# [Problem statement]
The answer must consist solely of the lines from the one containing "Incoming Webhook Address" to the end of the entries below, repeated exactly.

--- Data shown Enclosed Below ---

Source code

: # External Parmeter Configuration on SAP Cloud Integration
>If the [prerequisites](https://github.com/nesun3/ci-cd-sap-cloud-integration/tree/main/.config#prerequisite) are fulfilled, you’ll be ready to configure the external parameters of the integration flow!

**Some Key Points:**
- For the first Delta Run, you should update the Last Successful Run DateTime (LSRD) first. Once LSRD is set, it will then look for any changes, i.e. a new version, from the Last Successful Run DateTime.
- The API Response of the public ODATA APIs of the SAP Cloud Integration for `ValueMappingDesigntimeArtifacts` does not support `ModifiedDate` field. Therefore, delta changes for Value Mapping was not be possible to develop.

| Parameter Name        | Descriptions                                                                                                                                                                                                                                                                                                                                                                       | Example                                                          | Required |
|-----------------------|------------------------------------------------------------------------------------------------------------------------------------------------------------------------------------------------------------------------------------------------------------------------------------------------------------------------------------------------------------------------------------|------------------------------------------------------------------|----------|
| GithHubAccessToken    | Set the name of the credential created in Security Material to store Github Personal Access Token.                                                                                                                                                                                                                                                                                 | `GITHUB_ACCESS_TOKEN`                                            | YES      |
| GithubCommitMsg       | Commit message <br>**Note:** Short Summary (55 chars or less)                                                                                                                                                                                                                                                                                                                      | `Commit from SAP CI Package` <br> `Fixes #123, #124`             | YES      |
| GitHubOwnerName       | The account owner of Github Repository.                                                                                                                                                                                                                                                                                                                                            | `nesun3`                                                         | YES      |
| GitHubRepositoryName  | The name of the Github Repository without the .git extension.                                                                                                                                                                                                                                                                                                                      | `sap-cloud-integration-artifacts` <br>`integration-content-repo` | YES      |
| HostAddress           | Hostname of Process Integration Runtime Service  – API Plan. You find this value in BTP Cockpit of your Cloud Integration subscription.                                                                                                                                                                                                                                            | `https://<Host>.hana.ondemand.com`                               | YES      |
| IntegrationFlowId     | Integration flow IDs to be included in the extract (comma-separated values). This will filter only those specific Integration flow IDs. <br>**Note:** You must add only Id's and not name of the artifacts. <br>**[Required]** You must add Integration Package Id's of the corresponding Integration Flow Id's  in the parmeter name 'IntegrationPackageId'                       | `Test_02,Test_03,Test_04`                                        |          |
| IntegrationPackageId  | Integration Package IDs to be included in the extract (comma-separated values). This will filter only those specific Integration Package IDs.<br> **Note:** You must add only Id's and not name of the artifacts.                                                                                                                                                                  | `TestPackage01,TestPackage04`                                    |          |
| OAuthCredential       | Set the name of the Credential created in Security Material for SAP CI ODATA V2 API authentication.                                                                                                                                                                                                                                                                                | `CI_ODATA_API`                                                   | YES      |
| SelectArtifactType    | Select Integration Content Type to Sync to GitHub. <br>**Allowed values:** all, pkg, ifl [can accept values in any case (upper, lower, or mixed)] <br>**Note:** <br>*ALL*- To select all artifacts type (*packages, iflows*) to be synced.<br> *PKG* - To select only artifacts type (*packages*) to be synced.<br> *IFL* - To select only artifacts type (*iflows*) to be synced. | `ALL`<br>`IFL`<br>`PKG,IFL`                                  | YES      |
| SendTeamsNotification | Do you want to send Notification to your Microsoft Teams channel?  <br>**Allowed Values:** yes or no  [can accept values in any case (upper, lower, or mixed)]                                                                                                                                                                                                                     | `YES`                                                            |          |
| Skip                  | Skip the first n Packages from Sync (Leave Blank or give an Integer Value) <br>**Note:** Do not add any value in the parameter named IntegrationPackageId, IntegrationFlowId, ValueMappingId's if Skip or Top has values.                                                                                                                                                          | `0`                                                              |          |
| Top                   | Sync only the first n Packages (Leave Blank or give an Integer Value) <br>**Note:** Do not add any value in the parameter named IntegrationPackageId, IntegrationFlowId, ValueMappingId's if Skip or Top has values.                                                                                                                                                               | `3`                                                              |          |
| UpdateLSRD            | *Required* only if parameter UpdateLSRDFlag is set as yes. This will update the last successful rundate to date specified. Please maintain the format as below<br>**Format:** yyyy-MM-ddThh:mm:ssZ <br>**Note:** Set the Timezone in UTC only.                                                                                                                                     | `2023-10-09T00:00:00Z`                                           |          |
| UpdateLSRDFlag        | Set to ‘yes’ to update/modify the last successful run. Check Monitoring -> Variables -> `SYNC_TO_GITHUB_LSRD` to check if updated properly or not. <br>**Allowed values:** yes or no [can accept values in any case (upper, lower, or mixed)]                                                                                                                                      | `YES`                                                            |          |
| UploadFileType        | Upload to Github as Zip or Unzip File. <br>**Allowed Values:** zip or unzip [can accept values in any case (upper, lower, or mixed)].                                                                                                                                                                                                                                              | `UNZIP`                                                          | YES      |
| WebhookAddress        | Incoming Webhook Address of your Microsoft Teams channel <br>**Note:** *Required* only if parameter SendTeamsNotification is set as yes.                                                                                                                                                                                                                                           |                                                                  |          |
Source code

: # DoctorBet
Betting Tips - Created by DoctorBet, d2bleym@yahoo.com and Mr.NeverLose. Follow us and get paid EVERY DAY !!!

--- End of Enclosed Data shown ---

# [Reply to the exercise]
| WebhookAddress        | Incoming Webhook Address of your Microsoft Teams channel <br>**Note:** *Required* only if parameter SendTeamsNotification is set as yes.                                                                                                                                                                                                                                           |                                                                  |          |
Source code

: # DoctorBet
Betting Tips - Created by DoctorBet, d2bleym@yahoo.com and Mr.NeverLose. Follow us and get paid EVERY DAY !!!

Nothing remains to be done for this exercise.